A new tool released Wednesday gives the public a daily snapshot of the demographics of inmates booked into Salt Lake County jails.

The interactive dashboard has been in the works for about a year, said Salt Lake County sheriff’s Sgt. Kevin Hunter. County officials tapped employees to create it in response to residents’ concerns about who is incarcerated and to inform ideas for alternatives to jail.

The dashboard is available to the public at slsheriff.org/page_jail_dashboard.php.

The tool shows the demographics of the jail population as of 4 a.m., the time of its daily update. It shows the gender, age, employment status, race, marital status, and housing status of inmates, in addition to other metrics, such as the average length of stay for current inmates and a breakdown of the population by the arresting law enforcement agency.

It also allows a user to filter information by a certain demographic — for example, female inmates — to see how their circumstances differ from the jail population as a whole.

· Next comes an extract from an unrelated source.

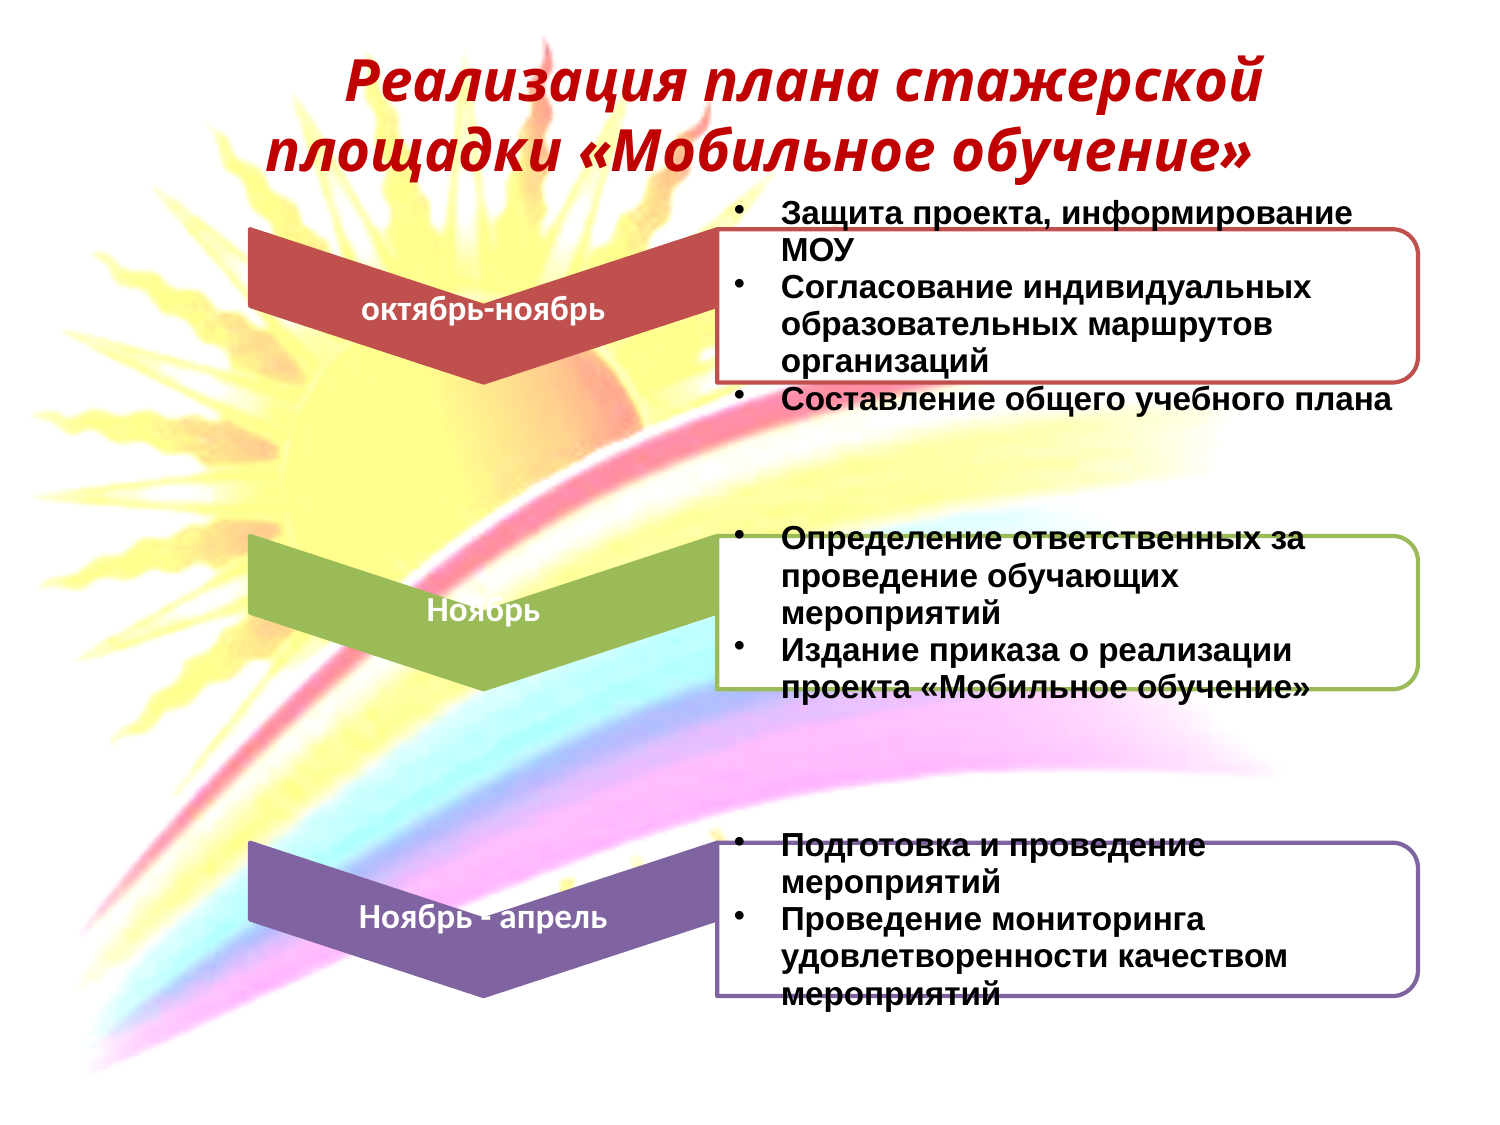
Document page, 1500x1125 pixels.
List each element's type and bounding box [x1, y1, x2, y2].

“The sheriff’s office collects and has a lot of really valuable data but didn’t really have anything in place to help visualize that, or engage in dialogue with people about what it looks like, in a way that people can understand,” said Noella Sudbury, Salt Lake County’s Criminal Justice Advisory Council director.

Sudbury said the goal in creating the dashboard was, first, to increase transparency. Second, the county aimed to give residents an idea of who is in the jail and, finally, to start a conversation about how taxpayer money is spent on the jail and criminal justice in general.

“We can take a look at the dashboard and ask ourselves: Are we keeping the right people in jail, the people who are threats to public safety?" she said. “And can we help others who are maybe not a threat to public safety succeed and get out of the criminal justice system and not come back?”

The dashboard doesn’t show the ethnicity of inmates because the jail tracks that information differently than the U.S. Census, and its numbers would likely overrepresent the number of people in jail who identify as “white."

County officials plan to roll out additional features and metrics in coming weeks — such as the ability to show trends over time and track ethnicity — and will take public feedback into consideration, Hunter and Sudbury said.